## [Exercise brief]
Answer these questions from the interview with Daniel Sloss:
(a) According to the interviewer, what could saying the word "sex" on stage once land a comedian in?
(b) In Sloss's comedy club example, how many people are in the club, and how many would the joke normally upset?
(c) Besides being on tour, what does Sloss say people who got cancelled have gotten off the back of it?

Daniel Sloss: Thank you so much for having me. 

SS: Alright. So, Daniel, my impression is that humour, it's like a perfect mirror of the reality that we're living in. And let's say if we take American stand-up comedy, for instance, the word ‘sex’ said on stage could once land you in jail, and if you're swearing, it could cost you heavy fines, etc. Then it became totally fine to talk about all those things in the most frivolous of manners. And society was gradually loosening up, the humour was becoming more jiggy as well. And what are we seeing now? Would you say that we're seeing a reverse trend right now?

DS: I really don't subscribe to the narrative that comedy is being censored. I think people are just being yelled at because of the internet, they're just being yelled at with more volume. My jokes aren't necessarily more offensive, and people aren't necessarily more offended. But it's just now we live in a world where a joke that would just upset – let's say, you're in a comedy club with 100 people in it, you do a joke that would normally only upset 20 people. One of them films it, puts it online with no context and then a bunch of people who weren't at the comedy club who weren't in attendance, who've got none of the background information, they get to pile on from the part of the internet where they're hiding and choose to take it the wrong way. And it feels like you know, this is what cancel culture is -the people yell ike [this] “I've been cancelled! I’ve been cancelled!". Unless I’m being naive, especially in comedy, I don't see anyone that's been actually fully cancelled. Like everyone that did get cancelled is now on-tour, they've got a book deal off the back of it, you've got so many people that go, ‘Oh, I got in trouble for this joke’. Andt you just seem to get more… I don’t know… more publicity out of it. But maybe that's just my skewed view. 

SS: Well, because I've watched your sets and you're hilarious, by the way – 

DS: Thank you very much.

## [Data excerpts]
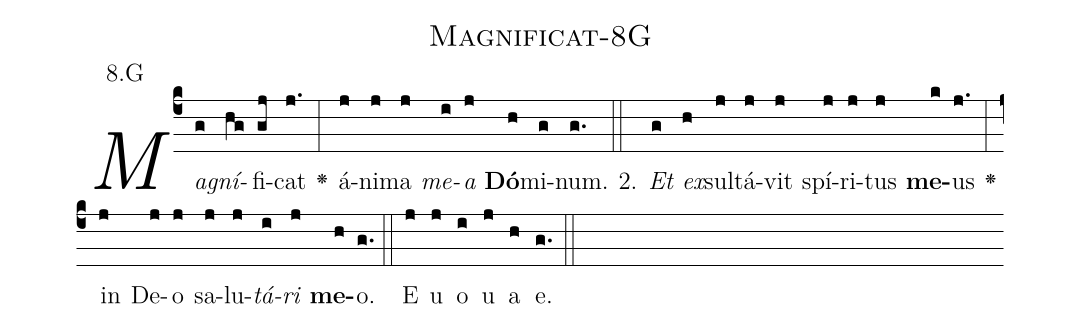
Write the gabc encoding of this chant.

name: Magnificat-8G;
annotation: 8.G;
%%
(c4)<i>Ma(g)gní(hg)</i>fi(gj)cat(j.) <v>\greheightstar</v>(:) á(j)ni(j)ma(j) <i>me</i>(i)<i>a</i>(j) <b>Dó</b>(h)mi(g)num.(g.) (::)
2. <i>Et(g) ex(h)</i>sul(j)tá(j)vit(j) spí(j)ri(j)tus(j) <b>me</b>(k)us(j.) <v>\greheightstar</v>(:) in(j) De(j)o(j) sa(j)lu(j)<i>tá</i>(i)<i>ri</i>(j) <b>me</b>(h)o.(g.) (::) E(j) u(j) o(i) u(j) a(h) e.(g.) (::)
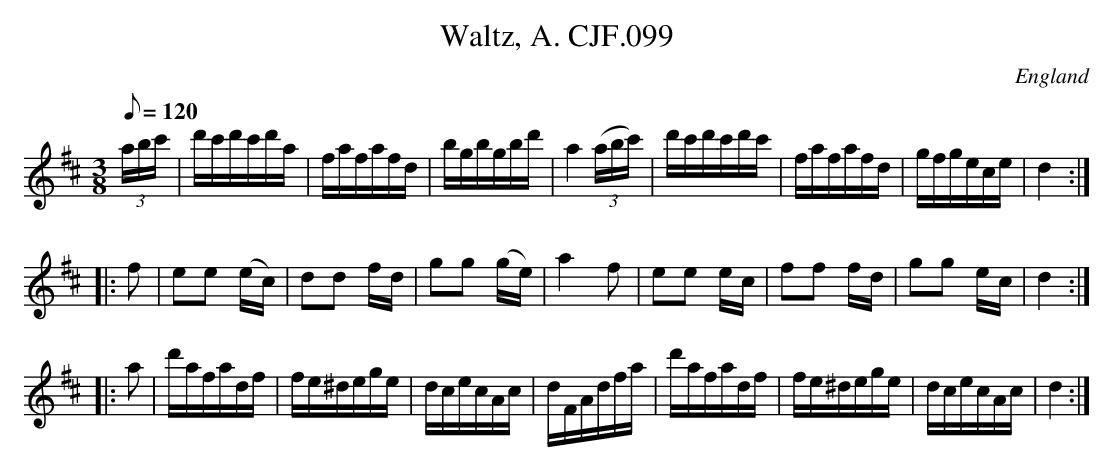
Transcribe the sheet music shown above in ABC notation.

X:1
T:Waltz, A. CJF.099
O:England
M:3/8
L:1/16
Q:1/8=120
K:D major
(3abc'|d'c'd'c'd'a|fafafd|bgbgbd'|a4((3abc')|\
d'c'd'c'd'c'|fafafd|gfgece|d4:|!
|:f2|e2e2 (ec)|d2d2 fd|g2g2 (ge)|a4f2|\
e2e2 ec|f2f2 fd|g2g2 ec|d4:|!
|:a2|d'afadf|fe^dege|dcecAc|dFAdfa|\
d'afadf|fe^dege|dcecAc|d4:|
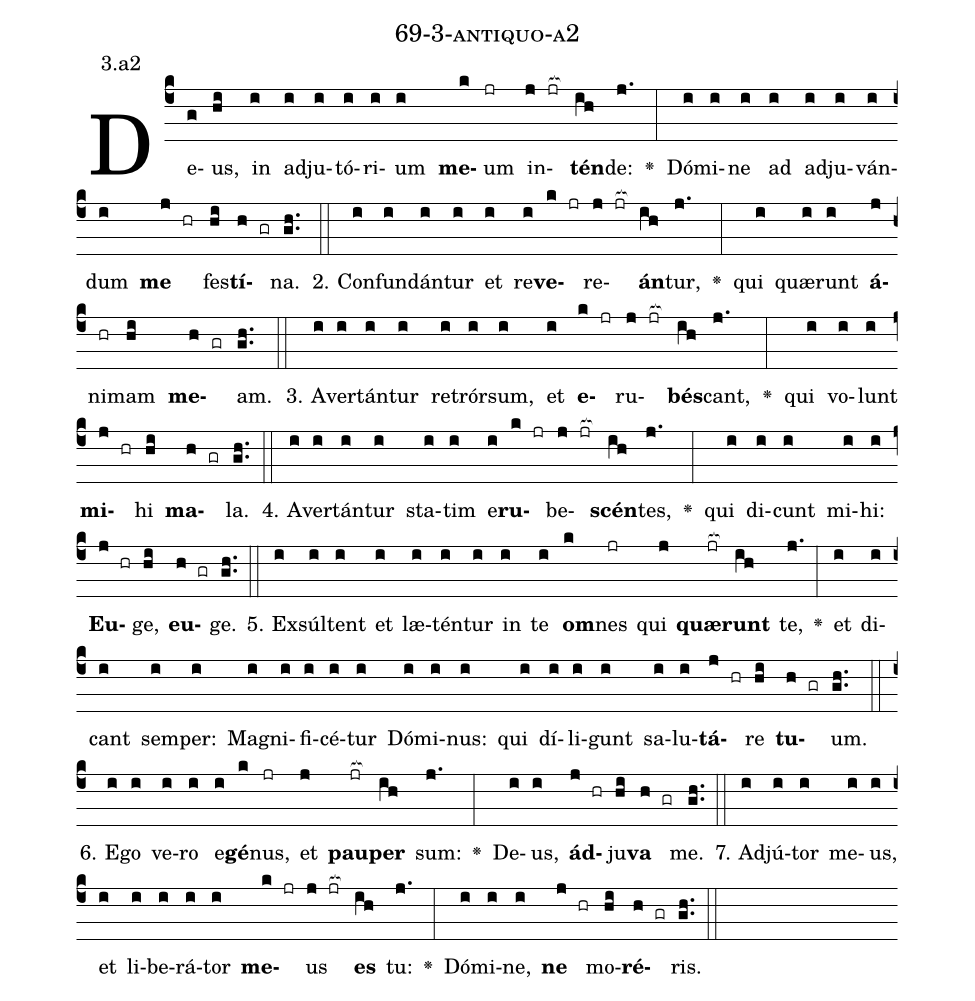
name: 69-3-antiquo-a2;
annotation: 3.a2;
%%
(c4)De(g)us,(hi) in(i) ad(i)ju(i)tó(i)ri(i)um(i) <b>me</b>(k)um(jr) in(j jr[ocb:1{])<b>tén</b>(ih[ocb:0}])de:(j.) <v>\greheightstar</v>(:) Dó(i)mi(i)ne(i) ad(i) ad(i)ju(i)ván(i)dum(i) <b>me</b>(j hr) fes(hi)<b>tí</b>(h gr)na.(gh..) (::)
2. Con(i)fun(i)dán(i)tur(i) et(i) re(i)<b>ve</b>(k jr)re(j jr[ocb:1{])<b>án</b>(ih[ocb:0}])tur,(j.) <v>\greheightstar</v>(:) qui(i) quæ(i)runt(i) <b>á</b>(j)ni(hr)mam(hi) <b>me</b>(h gr)am.(gh..) (::)
3. A(i)ver(i)tán(i)tur(i) re(i)trór(i)sum,(i) et(i) <b>e</b>(k jr)ru(j jr[ocb:1{])<b>bés</b>(ih[ocb:0}])cant,(j.) <v>\greheightstar</v>(:) qui(i) vo(i)lunt(i) <b>mi</b>(j hr)hi(hi) <b>ma</b>(h gr)la.(gh..) (::)
4. A(i)ver(i)tán(i)tur(i) sta(i)tim(i) e(i)<b>ru</b>(k jr)be(j jr[ocb:1{])<b>scén</b>(ih[ocb:0}])tes,(j.) <v>\greheightstar</v>(:) qui(i) di(i)cunt(i) mi(i)hi:(i) <b>Eu</b>(j hr)ge,(hi) <b>eu</b>(h gr)ge.(gh..) (::)
5. Ex(i)súl(i)tent(i) et(i) læ(i)tén(i)tur(i) in(i) te(i) <b>om</b>(k)nes(jr) qui(j) <b>quæ</b>(jr[ocb:1{])<b>runt</b>(ih[ocb:0}]) te,(j.) <v>\greheightstar</v>(:) et(i) di(i)cant(i) sem(i)per:(i) Ma(i)gni(i)fi(i)cé(i)tur(i) Dó(i)mi(i)nus:(i) qui(i) dí(i)li(i)gunt(i) sa(i)lu(i)<b>tá</b>(j hr)re(hi) <b>tu</b>(h gr)um.(gh..) (::)
6. E(i)go(i) ve(i)ro(i) e(i)<b>gé</b>(k)nus,(jr) et(j) <b>pau</b>(jr[ocb:1{])<b>per</b>(ih[ocb:0}]) sum:(j.) <v>\greheightstar</v>(:) De(i)us,(i) <b>ád</b>(j hr)ju(hi)<b>va</b>(h gr) me.(gh..) (::)
7. Ad(i)jú(i)tor(i) me(i)us,(i) et(i) li(i)be(i)rá(i)tor(i) <b>me</b>(k jr)us(j jr[ocb:1{]) <b>es</b>(ih[ocb:0}]) tu:(j.) <v>\greheightstar</v>(:) Dó(i)mi(i)ne,(i) <b>ne</b>(j hr) mo(hi)<b>ré</b>(h gr)ris.(gh..) (::)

## [Result]
(a) Jail.
(b) 100 people are in the club, and the joke would normally upset 20.
(c) A book deal.